* **EXERCISE OBJECTIVE**: Retype every entry in its entirety, without alteration.

* **AVAILABLE RECORDS**:
=== Section Start ===

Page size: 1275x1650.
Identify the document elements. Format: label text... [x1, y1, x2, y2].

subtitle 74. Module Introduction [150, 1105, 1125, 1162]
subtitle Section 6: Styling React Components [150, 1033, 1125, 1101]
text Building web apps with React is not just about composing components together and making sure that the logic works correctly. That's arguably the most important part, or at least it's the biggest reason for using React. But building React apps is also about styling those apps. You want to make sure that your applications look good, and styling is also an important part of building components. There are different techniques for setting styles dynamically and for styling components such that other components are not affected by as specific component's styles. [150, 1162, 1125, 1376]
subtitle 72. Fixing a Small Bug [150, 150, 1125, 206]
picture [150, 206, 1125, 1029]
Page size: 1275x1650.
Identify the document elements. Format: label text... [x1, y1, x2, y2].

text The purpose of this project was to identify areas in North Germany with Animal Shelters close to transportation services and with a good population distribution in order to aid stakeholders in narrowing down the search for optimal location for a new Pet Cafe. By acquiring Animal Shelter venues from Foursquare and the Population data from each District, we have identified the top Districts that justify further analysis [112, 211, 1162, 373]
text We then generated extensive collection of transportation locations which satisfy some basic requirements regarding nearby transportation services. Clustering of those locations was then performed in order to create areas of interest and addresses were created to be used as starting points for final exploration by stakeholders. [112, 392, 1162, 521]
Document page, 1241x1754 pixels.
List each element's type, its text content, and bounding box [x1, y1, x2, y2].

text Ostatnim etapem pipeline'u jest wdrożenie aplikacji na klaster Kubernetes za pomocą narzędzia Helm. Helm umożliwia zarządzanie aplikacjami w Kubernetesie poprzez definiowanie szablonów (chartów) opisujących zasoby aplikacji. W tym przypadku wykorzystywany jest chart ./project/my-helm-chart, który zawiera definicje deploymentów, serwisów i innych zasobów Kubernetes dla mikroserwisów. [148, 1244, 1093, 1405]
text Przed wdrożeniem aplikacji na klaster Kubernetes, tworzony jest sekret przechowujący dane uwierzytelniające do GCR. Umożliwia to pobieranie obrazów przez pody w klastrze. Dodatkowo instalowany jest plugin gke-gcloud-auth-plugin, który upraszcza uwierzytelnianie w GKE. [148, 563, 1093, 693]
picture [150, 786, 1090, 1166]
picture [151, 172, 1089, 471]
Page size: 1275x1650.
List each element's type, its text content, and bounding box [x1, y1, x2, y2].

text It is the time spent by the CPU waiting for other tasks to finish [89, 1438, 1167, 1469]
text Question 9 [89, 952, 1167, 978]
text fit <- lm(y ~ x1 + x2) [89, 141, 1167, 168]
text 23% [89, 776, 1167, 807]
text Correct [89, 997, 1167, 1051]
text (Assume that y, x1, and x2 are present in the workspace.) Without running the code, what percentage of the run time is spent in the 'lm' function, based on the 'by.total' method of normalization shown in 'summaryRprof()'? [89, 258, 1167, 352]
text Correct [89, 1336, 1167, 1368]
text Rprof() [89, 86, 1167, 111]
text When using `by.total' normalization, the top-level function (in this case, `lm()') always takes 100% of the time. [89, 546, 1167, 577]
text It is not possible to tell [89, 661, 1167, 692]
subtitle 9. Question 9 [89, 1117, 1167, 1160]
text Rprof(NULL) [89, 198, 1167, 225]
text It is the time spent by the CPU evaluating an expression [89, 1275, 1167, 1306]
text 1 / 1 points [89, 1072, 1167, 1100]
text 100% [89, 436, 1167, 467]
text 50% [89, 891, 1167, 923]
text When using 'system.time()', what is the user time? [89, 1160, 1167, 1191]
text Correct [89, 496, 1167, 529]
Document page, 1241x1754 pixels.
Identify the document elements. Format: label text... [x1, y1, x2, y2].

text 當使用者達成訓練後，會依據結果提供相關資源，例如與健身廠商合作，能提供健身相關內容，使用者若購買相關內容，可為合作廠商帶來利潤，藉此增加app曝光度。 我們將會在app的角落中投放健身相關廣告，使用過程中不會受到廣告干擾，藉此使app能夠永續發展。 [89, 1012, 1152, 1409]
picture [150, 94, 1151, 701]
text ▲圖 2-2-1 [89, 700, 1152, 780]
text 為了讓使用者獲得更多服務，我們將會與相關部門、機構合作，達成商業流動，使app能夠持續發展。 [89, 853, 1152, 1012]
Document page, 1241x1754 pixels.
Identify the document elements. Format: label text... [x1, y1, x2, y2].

=== Section End ===

* **OUTPUT**:
Page size: 1275x1650.
Identify the document elements. Format: label text... [x1, y1, x2, y2].

subtitle 74. Module Introduction [150, 1105, 1125, 1162]
subtitle Section 6: Styling React Components [150, 1033, 1125, 1101]
text Building web apps with React is not just about composing components together and making sure that the logic works correctly. That's arguably the most important part, or at least it's the biggest reason for using React. But building React apps is also about styling those apps. You want to make sure that your applications look good, and styling is also an important part of building components. There are different techniques for setting styles dynamically and for styling components such that other components are not affected by as specific component's styles. [150, 1162, 1125, 1376]
subtitle 72. Fixing a Small Bug [150, 150, 1125, 206]
picture [150, 206, 1125, 1029]
Page size: 1275x1650.
Identify the document elements. Format: label text... [x1, y1, x2, y2].

text The purpose of this project was to identify areas in North Germany with Animal Shelters close to transportation services and with a good population distribution in order to aid stakeholders in narrowing down the search for optimal location for a new Pet Cafe. By acquiring Animal Shelter venues from Foursquare and the Population data from each District, we have identified the top Districts that justify further analysis [112, 211, 1162, 373]
text We then generated extensive collection of transportation locations which satisfy some basic requirements regarding nearby transportation services. Clustering of those locations was then performed in order to create areas of interest and addresses were created to be used as starting points for final exploration by stakeholders. [112, 392, 1162, 521]
Document page, 1241x1754 pixels.
List each element's type, its text content, and bounding box [x1, y1, x2, y2].

text Ostatnim etapem pipeline'u jest wdrożenie aplikacji na klaster Kubernetes za pomocą narzędzia Helm. Helm umożliwia zarządzanie aplikacjami w Kubernetesie poprzez definiowanie szablonów (chartów) opisujących zasoby aplikacji. W tym przypadku wykorzystywany jest chart ./project/my-helm-chart, który zawiera definicje deploymentów, serwisów i innych zasobów Kubernetes dla mikroserwisów. [148, 1244, 1093, 1405]
text Przed wdrożeniem aplikacji na klaster Kubernetes, tworzony jest sekret przechowujący dane uwierzytelniające do GCR. Umożliwia to pobieranie obrazów przez pody w klastrze. Dodatkowo instalowany jest plugin gke-gcloud-auth-plugin, który upraszcza uwierzytelnianie w GKE. [148, 563, 1093, 693]
picture [150, 786, 1090, 1166]
picture [151, 172, 1089, 471]
Page size: 1275x1650.
List each element's type, its text content, and bounding box [x1, y1, x2, y2].

text It is the time spent by the CPU waiting for other tasks to finish [89, 1438, 1167, 1469]
text Question 9 [89, 952, 1167, 978]
text fit <- lm(y ~ x1 + x2) [89, 141, 1167, 168]
text 23% [89, 776, 1167, 807]
text Correct [89, 997, 1167, 1051]
text (Assume that y, x1, and x2 are present in the workspace.) Without running the code, what percentage of the run time is spent in the 'lm' function, based on the 'by.total' method of normalization shown in 'summaryRprof()'? [89, 258, 1167, 352]
text Correct [89, 1336, 1167, 1368]
text Rprof() [89, 86, 1167, 111]
text When using `by.total' normalization, the top-level function (in this case, `lm()') always takes 100% of the time. [89, 546, 1167, 577]
text It is not possible to tell [89, 661, 1167, 692]
subtitle 9. Question 9 [89, 1117, 1167, 1160]
text Rprof(NULL) [89, 198, 1167, 225]
text It is the time spent by the CPU evaluating an expression [89, 1275, 1167, 1306]
text 1 / 1 points [89, 1072, 1167, 1100]
text 100% [89, 436, 1167, 467]
text 50% [89, 891, 1167, 923]
text When using 'system.time()', what is the user time? [89, 1160, 1167, 1191]
text Correct [89, 496, 1167, 529]
Document page, 1241x1754 pixels.
Identify the document elements. Format: label text... [x1, y1, x2, y2].

text 當使用者達成訓練後，會依據結果提供相關資源，例如與健身廠商合作，能提供健身相關內容，使用者若購買相關內容，可為合作廠商帶來利潤，藉此增加app曝光度。 我們將會在app的角落中投放健身相關廣告，使用過程中不會受到廣告干擾，藉此使app能夠永續發展。 [89, 1012, 1152, 1409]
picture [150, 94, 1151, 701]
text ▲圖 2-2-1 [89, 700, 1152, 780]
text 為了讓使用者獲得更多服務，我們將會與相關部門、機構合作，達成商業流動，使app能夠持續發展。 [89, 853, 1152, 1012]
Document page, 1241x1754 pixels.
Identify the document elements. Format: label text... [x1, y1, x2, y2].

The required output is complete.